The brain must also have the ability to sort and process the nerve signals sent by sensory organs.

“Many neurological conditions involve difficulties in brain processing - you receive information but cannot handle it. This can be seen in Parkinson's disease, for instance," explains Erika Franzén.

 In Parkinson's disease, there are challenges in processing nerve signals within the basal ganglia. 

“Motor commands from the brain are somewhat restricted. The feeling is that you are taking steps of the same size as usual, even though you are not. This affects your balance and makes you less stable. Additionally, because balance reactions take longer, you may not always recover in time if you stumble," says Erika Franzén.

 She emphasises that cognition (thought processes) also plays a role in balance ability.

- If we don't pay enough attention to our walking and instead look down at our mobile phones or think about other things, we become less aware of obstacles.
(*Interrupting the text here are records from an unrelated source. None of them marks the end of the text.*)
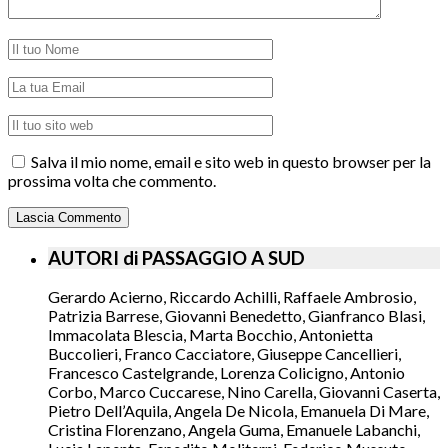
Salva il mio nome, email e sito web in questo browser per la
prossima volta che commento.
AUTORI di PASSAGGIO A SUD
Gerardo Acierno, Riccardo Achilli, Raffaele Ambrosio,
Patrizia Barrese, Giovanni Benedetto, Gianfranco Blasi,
Immacolata Blescia, Marta Bocchio, Antonietta
Buccolieri, Franco Cacciatore, Giuseppe Cancellieri,
Francesco Castelgrande, Lorenza Colicigno, Antonio
Corbo, Marco Cuccarese, Nino Carella, Giovanni Caserta,
Pietro Dell’Aquila, Angela De Nicola, Emanuela Di Mare,
Cristina Florenzano, Angela Guma, Emanuele Labanchi,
This becomes more apparent in older individuals or those with neurological conditions," she says. 

Balance training must be personalized

Erika Franzén has developed a group training programme for Parkinson's disease, focusing on coordination, balance reactions and sensory- cognitive processes.

“We design the training around obstacle courses. Participants walk on different surfaces to challenge various sensory inputs. They carry a ball that obstructs their vision and engage in ball tossing to divert focus from balance 

As the programme progresses, the tasks become more challenging. 
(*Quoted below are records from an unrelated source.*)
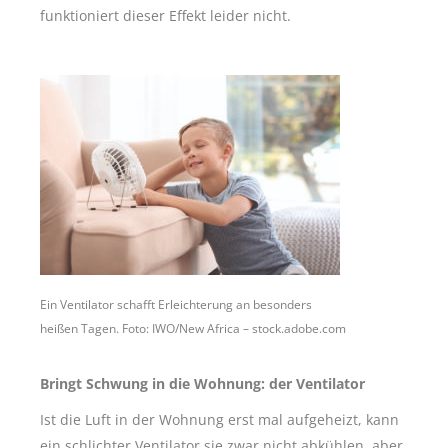
funktioniert dieser Effekt leider nicht.
Ein Ventilator schafft Erleichterung an besonders
heißen Tagen. Foto: IWO/New Africa – stock.adobe.com
Bringt Schwung in die Wohnung: der Ventilator
Ist die Luft in der Wohnung erst mal aufgeheizt, kann
ein schlichter Ventilator sie zwar nicht abkühlen, aber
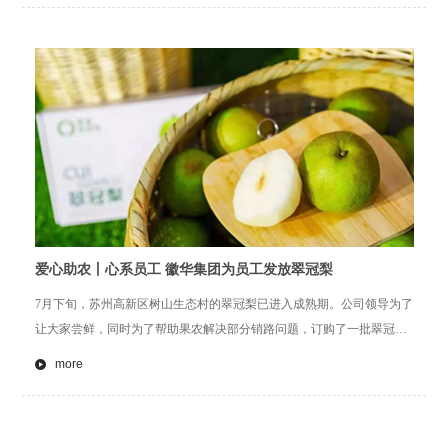
爱心助农丨心系员工 徽华集团为员工发放翠冠梨
7月下旬，苏州高新区树山生态村的翠冠梨已进入成熟期。公司领导为了
让大家尝鲜，同时为了帮助果农解决部分销路问题，订购了一批翠冠梨
分发给了员工，领到福利，员工的脸上都洋溢着幸福的微笑。
more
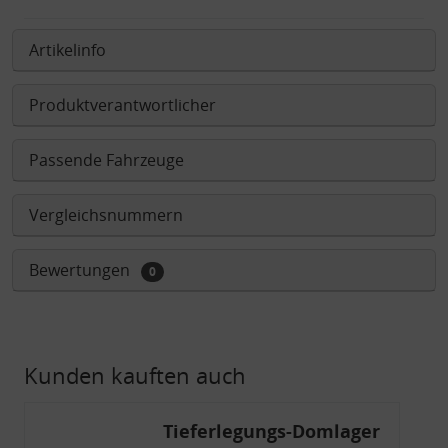
Artikelinfo
Produktverantwortlicher
Passende Fahrzeuge
Vergleichsnummern
Bewertungen
0
Kunden kauften auch
Tieferlegungs-Domlager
"One way to increase difficulty is by adding cognitive and motor tasks, requiring participants to multitask ‒ just as life demands," she concludes.

Several of her studies have shown positive results in walking, balance, and the ability to multitask.. However, in the latest study involving people with mild Parkinson's disease, no significant group differences were observed between those who received balance training and those who did not. 

"Of course, it is a bit frustrating," she says. "But what we have noticed is that some people improve with the training, while others do not. - highlighting the need for more personalised training. Training is not a one-size fits-all solution," she adds. 

Currently, she is adapting the program to also benefit for people with multiple sclerosis.

"In our training, we aim to challenge their balance in realistic environments, finding exercises where they can test their balance under controlled conditions. Sometimes it is also about building self-confidence," she says. 

While there is a risk of falling, sometimes you have to take that risk.

"Being realistically cautious about falling is essential" she concludes.

Three tips to improve your balance

Challenge yourself. Get out and move around, walk on different surfaces, for example in the forest where you have to lift your feet.  Train your brain while walking - recite what you had for lunch last week, do a math exercise or discuss with a friend - engage your mind.

Use your sense of touch. Touch provides additional reference points for balance. Try pinching your earlobe, placing your hands on your waist or holding onto an external object to enhance your balance. 

Trust your autopilot. The balance system fundamentally operates automatically. Some patients may feel increased instability when consciously focusing on their body's balance signals, leading to a constant need to adjust posture and avoid losing balance.